Genovaitė Ramoškienė

Personal information
- Born: 12 May 1945 (age 81) Daičiūnai, Lithuanian SSR, Soviet Union
- Height: 1.70 m (5 ft 7 in)
- Weight: 72 kg (159 lb)

Sport
- Sport: Rowing
- Club: Žalgiris Kaunas

Medal record
Representing the Soviet Union
Olympic Games
| Bronze medal – third place | 1976 Montreal | Double sculls |
World Rowing Championships
| Silver medal – second place | 1974 Lucerne | Single sculls |
| Bronze medal – third place | 1975 Nottingham | Single sculls |
European Rowing Championships
| Gold medal – first place | 1969 Klagenfurt | Single sculls |
| Gold medal – first place | 1973 Moscow | Single sculls |
| Bronze medal – third place | 1967 Vichy | Single sculls |
| Bronze medal – third place | 1970 Tata | Single sculls |

= Genovaitė Ramoškienė =

Soviet rower

Genovaitė Ramoškienė (née Šidagytė on 12 May 1945) is a retired Lithuanian rower.

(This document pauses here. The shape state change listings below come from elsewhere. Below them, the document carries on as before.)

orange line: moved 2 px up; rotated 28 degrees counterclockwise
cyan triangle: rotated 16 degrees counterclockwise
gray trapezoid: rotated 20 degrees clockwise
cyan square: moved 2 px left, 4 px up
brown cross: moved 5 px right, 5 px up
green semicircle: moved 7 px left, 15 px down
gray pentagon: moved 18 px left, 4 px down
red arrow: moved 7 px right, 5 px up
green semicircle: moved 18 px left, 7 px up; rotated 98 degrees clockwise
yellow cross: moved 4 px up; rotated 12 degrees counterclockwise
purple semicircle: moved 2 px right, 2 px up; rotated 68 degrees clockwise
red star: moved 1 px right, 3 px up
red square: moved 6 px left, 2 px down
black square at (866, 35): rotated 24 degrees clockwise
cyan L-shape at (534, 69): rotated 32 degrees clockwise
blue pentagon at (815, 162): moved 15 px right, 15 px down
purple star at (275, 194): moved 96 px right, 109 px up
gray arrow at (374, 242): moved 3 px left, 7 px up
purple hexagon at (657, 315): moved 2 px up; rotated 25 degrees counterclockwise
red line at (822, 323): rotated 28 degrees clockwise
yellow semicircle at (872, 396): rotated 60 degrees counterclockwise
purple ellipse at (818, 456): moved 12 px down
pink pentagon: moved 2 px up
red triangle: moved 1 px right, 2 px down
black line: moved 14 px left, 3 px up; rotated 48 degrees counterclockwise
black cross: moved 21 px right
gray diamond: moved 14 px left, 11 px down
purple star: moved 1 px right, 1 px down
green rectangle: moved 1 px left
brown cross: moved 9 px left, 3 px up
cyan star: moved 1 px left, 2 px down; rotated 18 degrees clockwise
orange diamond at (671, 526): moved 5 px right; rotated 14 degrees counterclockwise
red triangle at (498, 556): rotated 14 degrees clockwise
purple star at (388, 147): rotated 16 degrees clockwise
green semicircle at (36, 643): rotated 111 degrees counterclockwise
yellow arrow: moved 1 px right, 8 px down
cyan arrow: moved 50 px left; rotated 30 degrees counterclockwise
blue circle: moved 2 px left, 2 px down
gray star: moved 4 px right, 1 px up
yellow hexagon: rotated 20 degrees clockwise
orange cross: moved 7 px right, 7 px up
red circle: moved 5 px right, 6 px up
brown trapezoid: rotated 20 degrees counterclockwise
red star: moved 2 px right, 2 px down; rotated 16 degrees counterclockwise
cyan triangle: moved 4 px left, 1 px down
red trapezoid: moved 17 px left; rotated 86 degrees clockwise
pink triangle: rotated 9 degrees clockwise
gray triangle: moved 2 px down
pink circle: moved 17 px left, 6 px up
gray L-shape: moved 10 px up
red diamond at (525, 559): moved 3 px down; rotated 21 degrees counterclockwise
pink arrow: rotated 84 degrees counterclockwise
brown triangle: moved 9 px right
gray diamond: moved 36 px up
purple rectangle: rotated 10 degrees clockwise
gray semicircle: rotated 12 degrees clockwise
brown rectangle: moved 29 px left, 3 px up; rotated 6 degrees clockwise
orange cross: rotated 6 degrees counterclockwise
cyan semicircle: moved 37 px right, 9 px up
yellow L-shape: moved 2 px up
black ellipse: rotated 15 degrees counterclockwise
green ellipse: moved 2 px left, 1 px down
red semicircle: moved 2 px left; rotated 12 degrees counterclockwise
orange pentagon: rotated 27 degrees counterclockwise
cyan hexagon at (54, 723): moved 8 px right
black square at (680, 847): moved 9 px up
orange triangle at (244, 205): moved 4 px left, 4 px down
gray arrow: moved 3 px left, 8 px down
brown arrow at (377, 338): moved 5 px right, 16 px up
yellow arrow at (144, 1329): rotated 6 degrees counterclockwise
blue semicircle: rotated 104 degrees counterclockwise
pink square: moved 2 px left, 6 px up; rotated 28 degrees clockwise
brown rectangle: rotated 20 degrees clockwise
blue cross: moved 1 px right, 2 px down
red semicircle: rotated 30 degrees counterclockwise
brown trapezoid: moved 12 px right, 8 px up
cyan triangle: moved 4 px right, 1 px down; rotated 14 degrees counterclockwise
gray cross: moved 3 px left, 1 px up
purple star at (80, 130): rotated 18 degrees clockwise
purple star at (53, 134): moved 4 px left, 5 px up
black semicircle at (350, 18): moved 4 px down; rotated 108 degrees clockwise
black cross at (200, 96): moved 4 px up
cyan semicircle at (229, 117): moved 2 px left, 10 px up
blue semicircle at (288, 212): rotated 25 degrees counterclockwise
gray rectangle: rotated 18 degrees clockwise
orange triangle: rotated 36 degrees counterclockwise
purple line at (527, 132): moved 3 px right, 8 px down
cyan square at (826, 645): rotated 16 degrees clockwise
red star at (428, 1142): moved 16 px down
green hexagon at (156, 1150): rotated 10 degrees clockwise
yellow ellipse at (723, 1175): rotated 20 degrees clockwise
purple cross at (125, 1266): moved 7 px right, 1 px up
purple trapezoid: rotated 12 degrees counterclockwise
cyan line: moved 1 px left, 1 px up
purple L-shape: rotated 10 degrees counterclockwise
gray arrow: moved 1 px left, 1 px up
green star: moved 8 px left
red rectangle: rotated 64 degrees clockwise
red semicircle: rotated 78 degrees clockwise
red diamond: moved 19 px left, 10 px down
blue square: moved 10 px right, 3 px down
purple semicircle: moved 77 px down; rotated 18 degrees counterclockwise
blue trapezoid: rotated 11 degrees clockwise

She won a bronze medal at the 1976 Summer Olympics in the double sculls event, together with Eleonora Kaminskaitė. Individually, she won two gold, one silver and three bronze medals in the single sculls at the European and world championships of 1967–1975.

After graduating from the Lithuanian Sports University in 1966 Ramoškienė worked as a lecturer of physical education.